Hadis ini tidak hanya memperingatkan tentang fitnah, tetapi juga menggambarkan tingkat keterlibatan manusia di dalamnya. Semakin besar keterlibatan seseorang, semakin tinggi pula risikonya. Sebaliknya, orang yang menjaga jarak justru lebih selamat.
Bagian akhir hadis tersebut memperkuat peringatan itu: siapa yang mendekat, fitnah akan menyeretnya masuk. Fitnah memang menyenangkan, memesona, dan membuat orang larut. Ia bekerja seperti lubang hitam—semakin dekat, semakin sulit untuk kembali.
Strategi Diam di Era Post-Truth
Di era post-truth, kita tidak bisa langsung membedakan antara yang benar dan yang salah. Informasi bercampur dengan opini. Fakta bersaing dengan hoaks. Jika kita tidak hati-hati, kita bisa terseret arus tanpa sadar.
Gus Baha’ menyarankan sikap strategis: diam dan menjaga jarak.

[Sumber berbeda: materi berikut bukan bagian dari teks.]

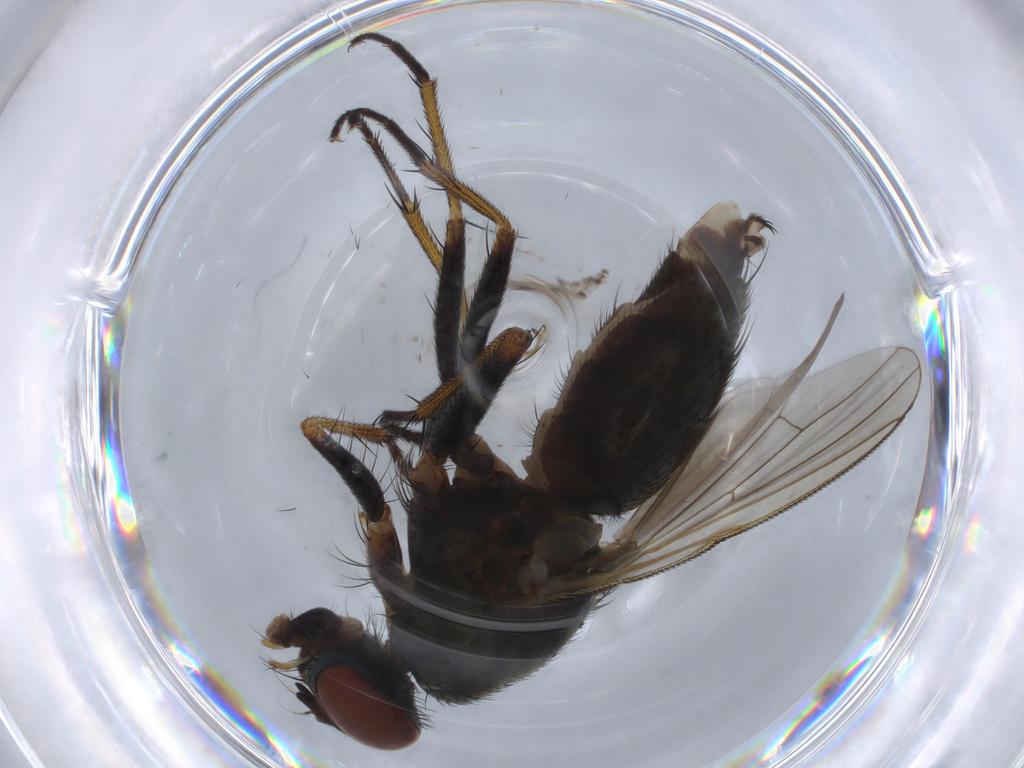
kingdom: Animalia
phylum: Arthropoda
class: Insecta
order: Diptera
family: Muscidae
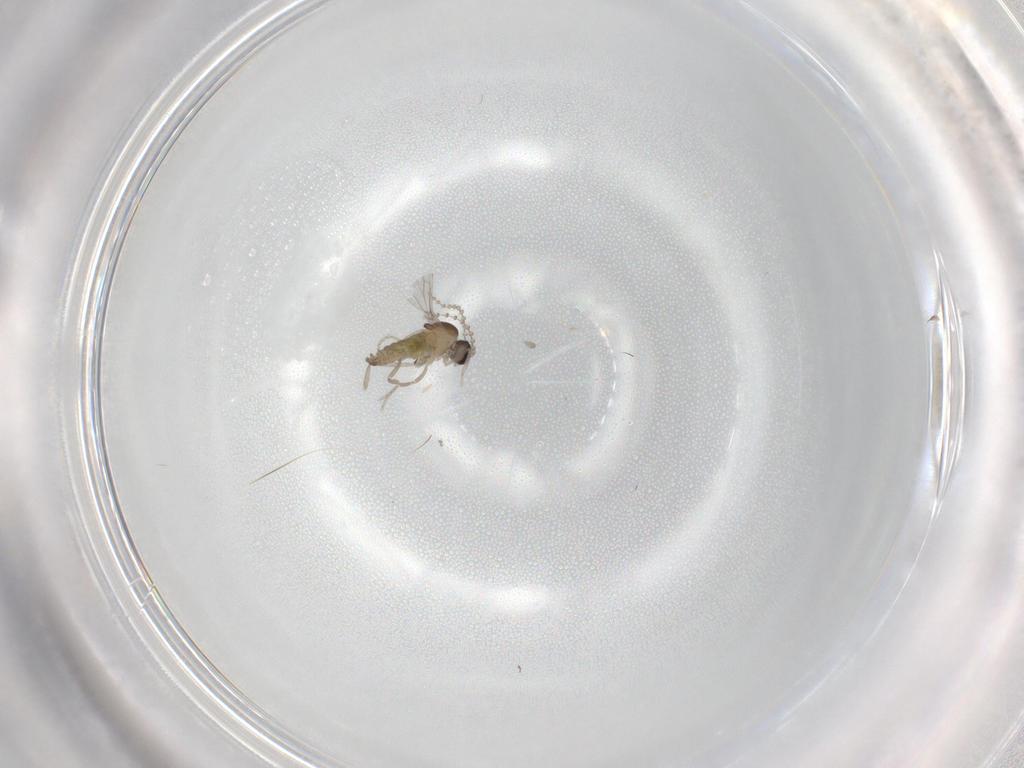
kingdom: Animalia
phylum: Arthropoda
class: Insecta
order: Diptera
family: Cecidomyiidae
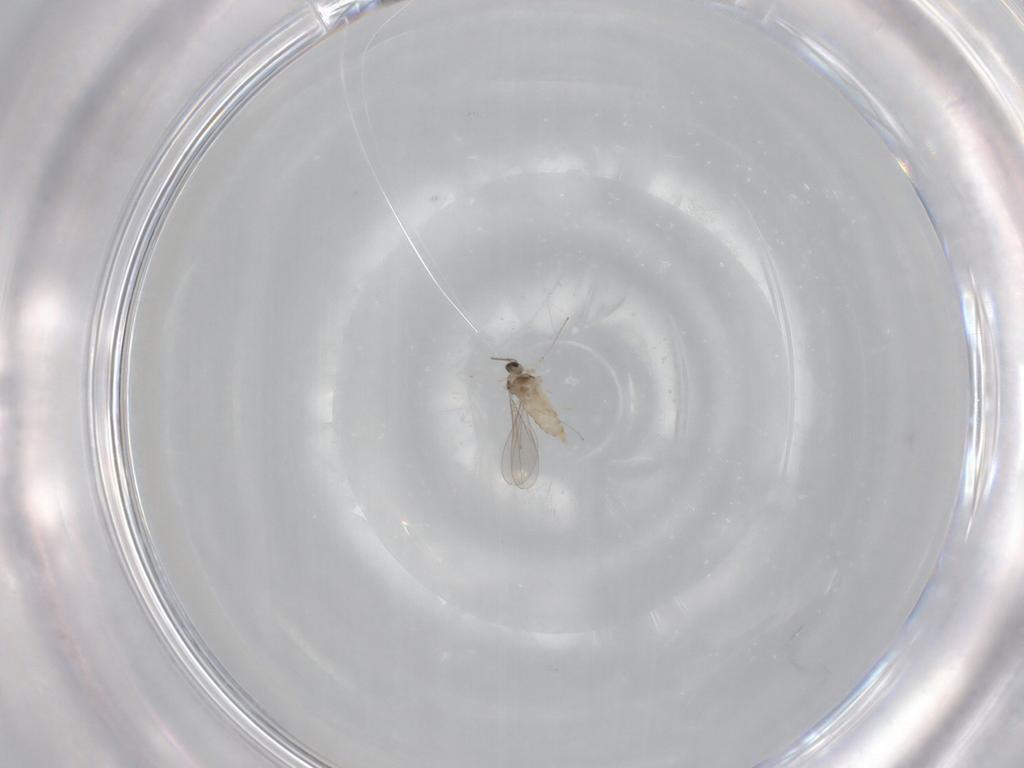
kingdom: Animalia
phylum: Arthropoda
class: Insecta
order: Diptera
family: Cecidomyiidae
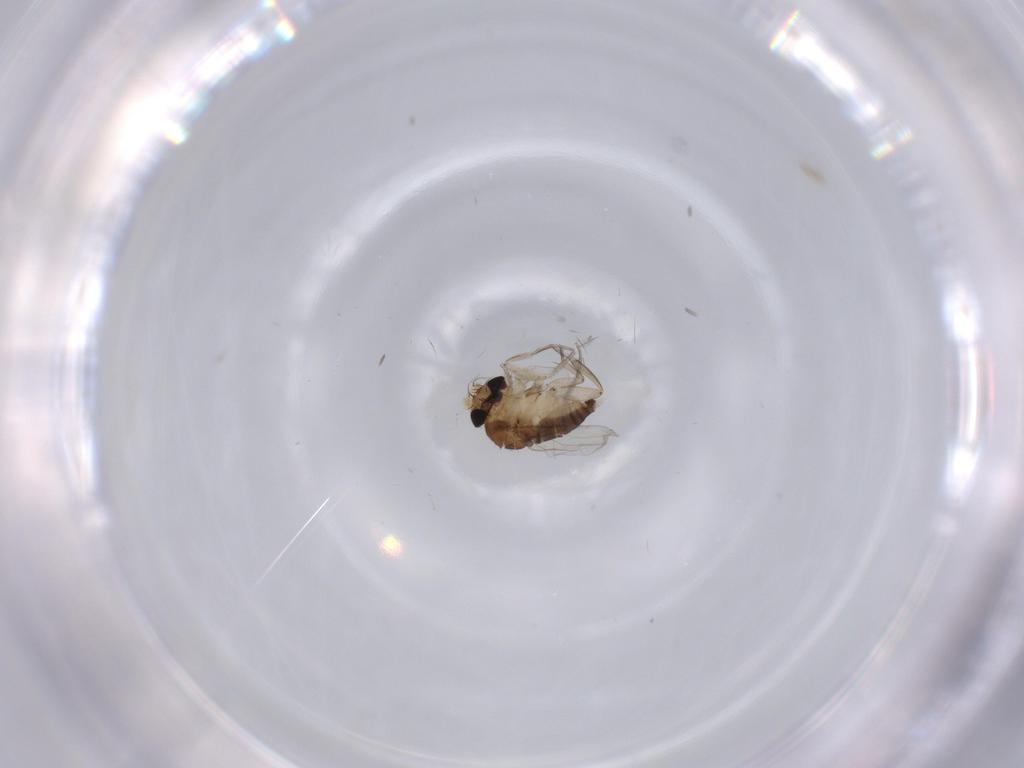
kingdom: Animalia
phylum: Arthropoda
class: Insecta
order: Diptera
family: Phoridae
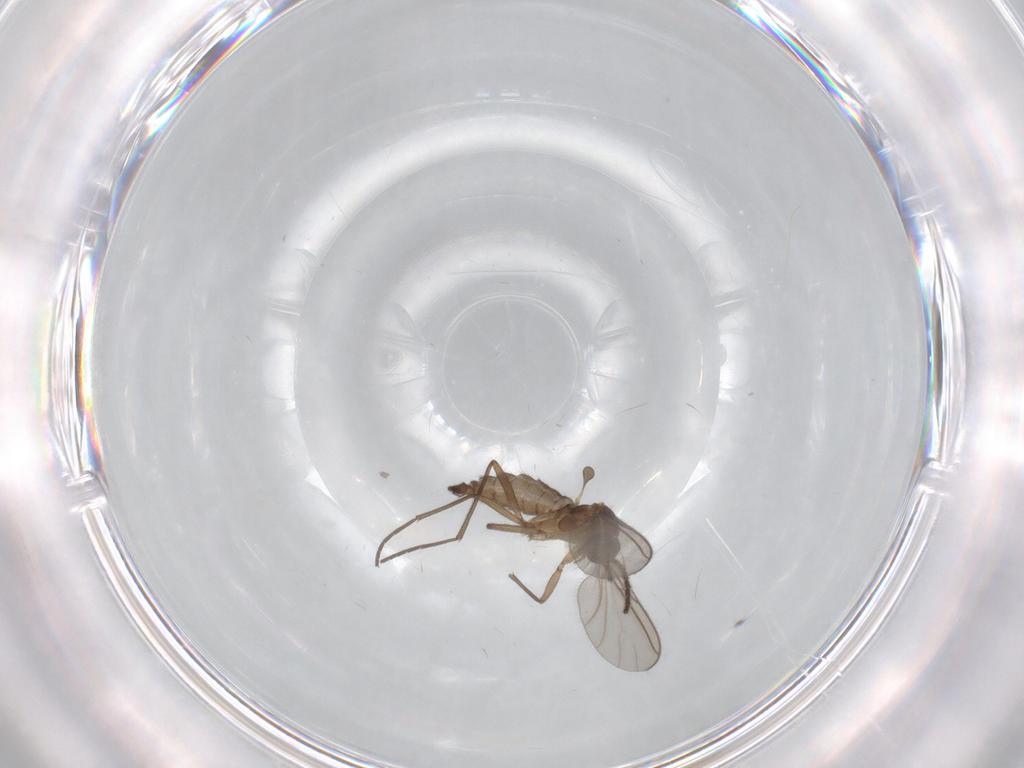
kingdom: Animalia
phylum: Arthropoda
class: Insecta
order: Diptera
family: Sciaridae
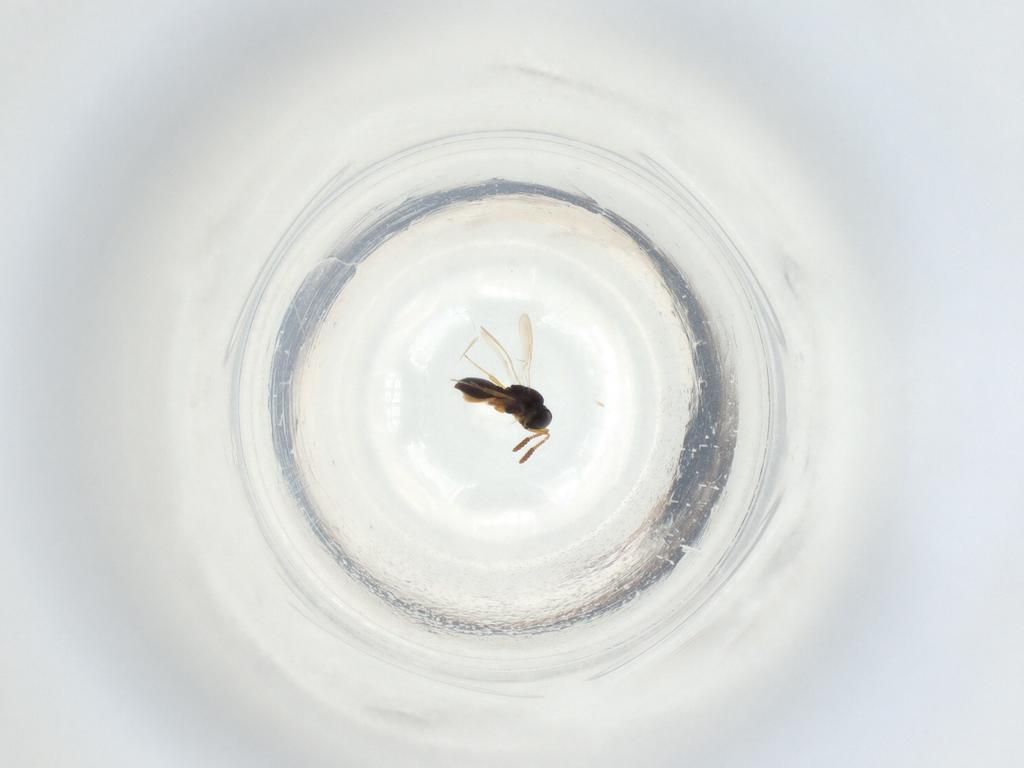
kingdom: Animalia
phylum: Arthropoda
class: Insecta
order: Hymenoptera
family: Scelionidae
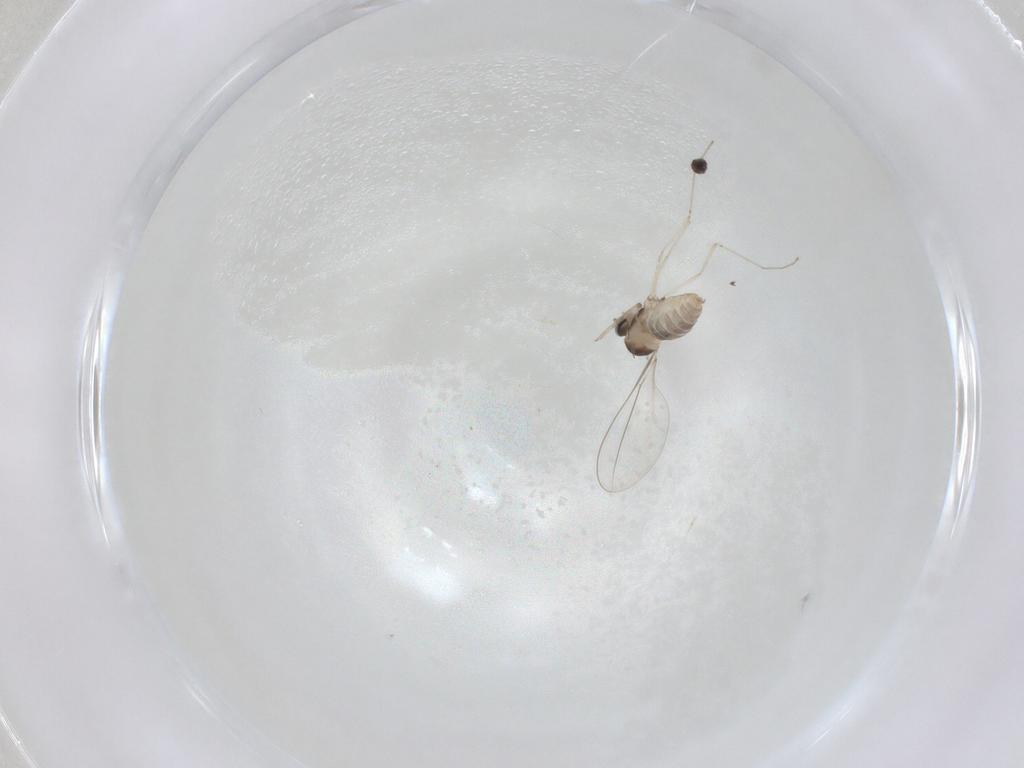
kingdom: Animalia
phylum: Arthropoda
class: Insecta
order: Diptera
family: Cecidomyiidae
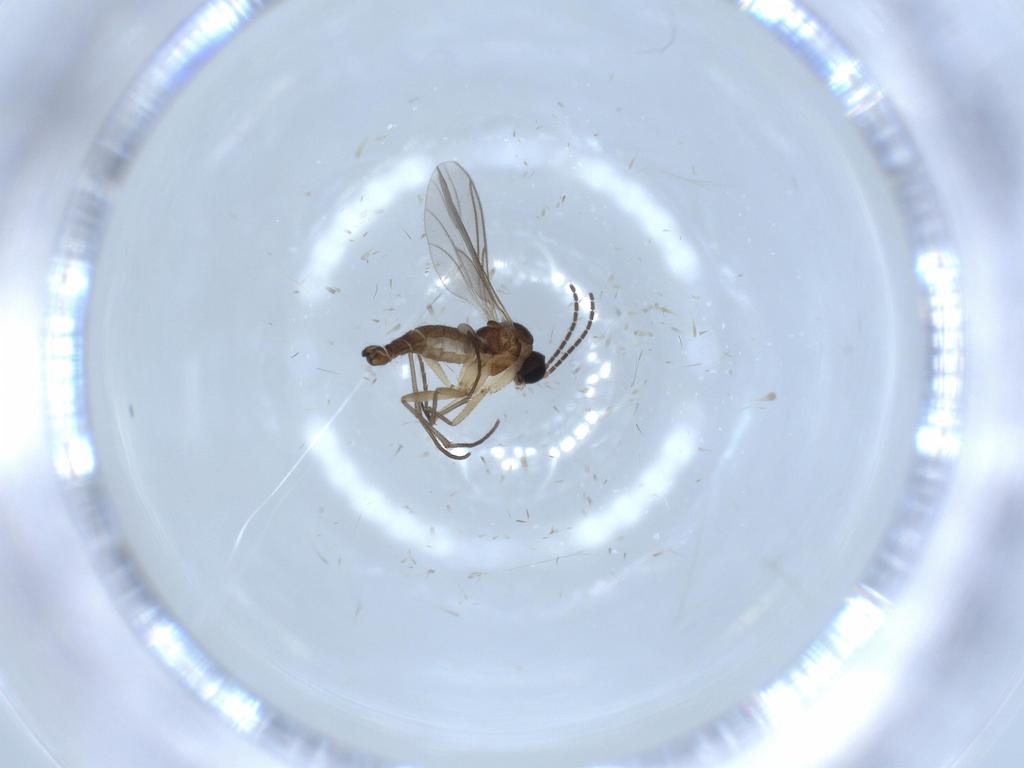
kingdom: Animalia
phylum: Arthropoda
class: Insecta
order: Diptera
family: Sciaridae
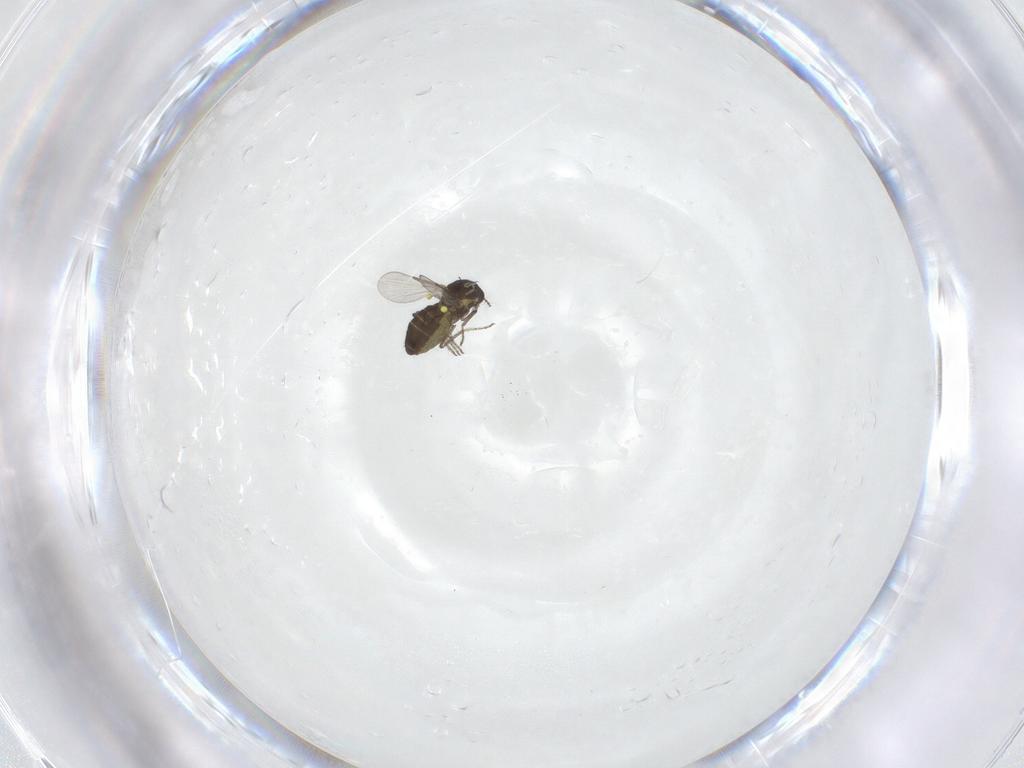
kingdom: Animalia
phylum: Arthropoda
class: Insecta
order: Diptera
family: Ceratopogonidae
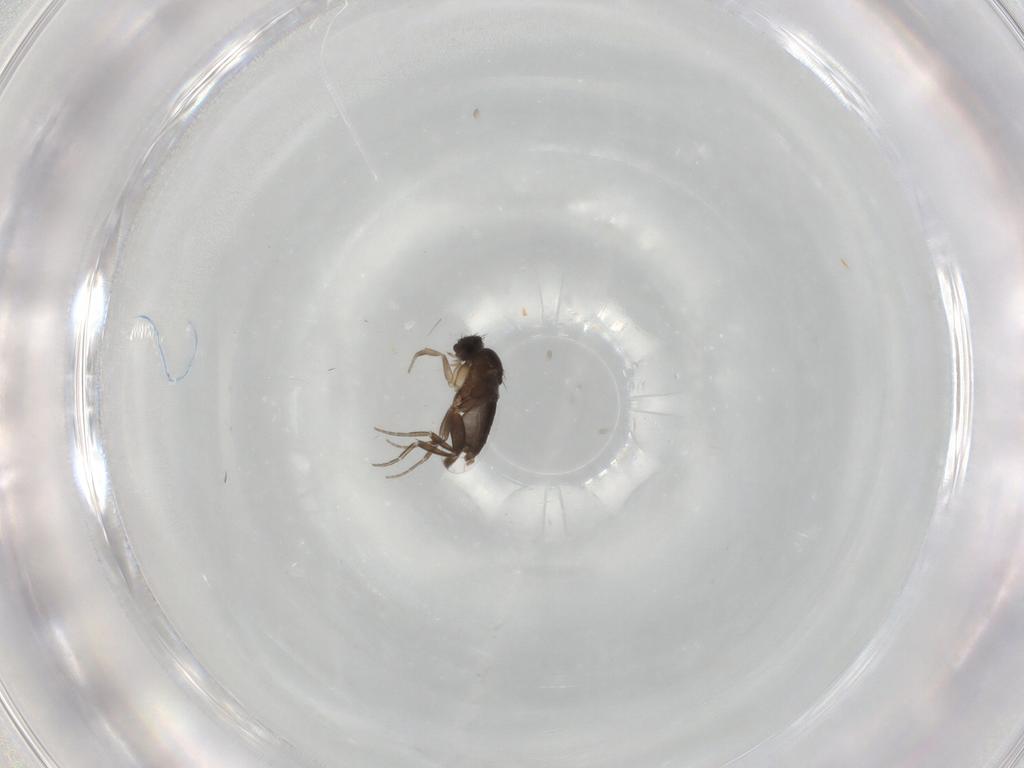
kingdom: Animalia
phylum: Arthropoda
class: Insecta
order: Diptera
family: Phoridae
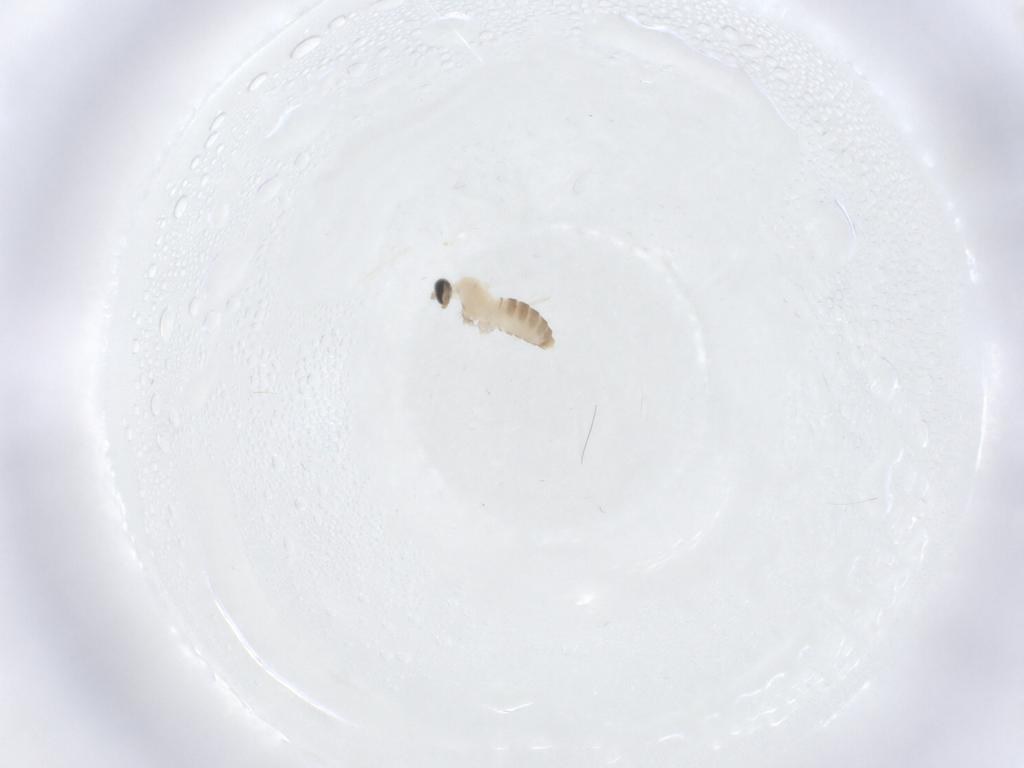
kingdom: Animalia
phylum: Arthropoda
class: Insecta
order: Diptera
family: Cecidomyiidae
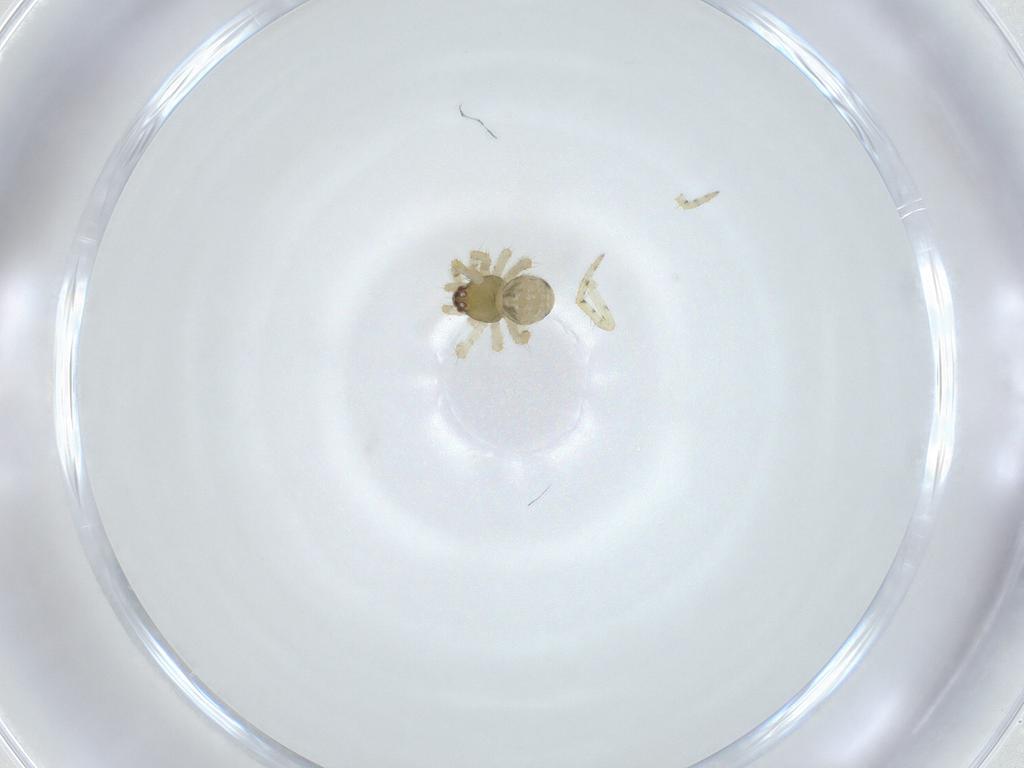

Dalam situasi kacau, diam bukan berarti lari. Justru, diam menunjukkan kesadaran. Ia bukan bentuk apatisme, melainkan pilihan aktif untuk tidak ikut memperkeruh keadaan. Seseorang yang belum mampu menyelesaikan masalah dengan benar sebaiknya menahan diri terlebih dahulu.
Objektivitas yang Terkikis dalam Pusaran Konflik
Ketika kita terus-menerus menyerap konflik dan pertentangan, kita rentan mengalami kelelahan emosional, bias kognitif, dan penurunan sensitivitas moral. Banyak orang akhirnya tidak lagi mencari kebenaran. Mereka hanya ingin membenarkan opininya sendiri. Polarisasi pun tumbuh. Umat terpecah. Ukhuwah retak. Jalan tengah hilang.
Karena itu, menjaga jarak dari konflik menjadi tindakan penting. Kita tidak harus selalu bicara. Kadang, yang paling bijak adalah menunggu dan mengamati. Kita perlu memastikan bahwa kita benar-benar paham sebelum bersuara.
Penutup: Menepi untuk Menjernihkan Diri
Zaman fitnah menawarkan berbagai distraksi. Ia memikat dengan kilauan palsu, tapi kosong di dalamnya. Kita tidak boleh terpukau begitu saja. Kita perlu bersikap bijak: mengenali ilusi, menahan reaksi impulsif, dan memperkuat ketahanan batin.
Menepi bukan berarti lari. Justru, dengan menepi, kita bisa melihat dengan lebih jernih. Dalam pusaran fitnah, bukan suara paling lantang yang paling benar. Kadang, mereka yang memilih diam justru menunjukkan kedewasaan dan kejernihan hati.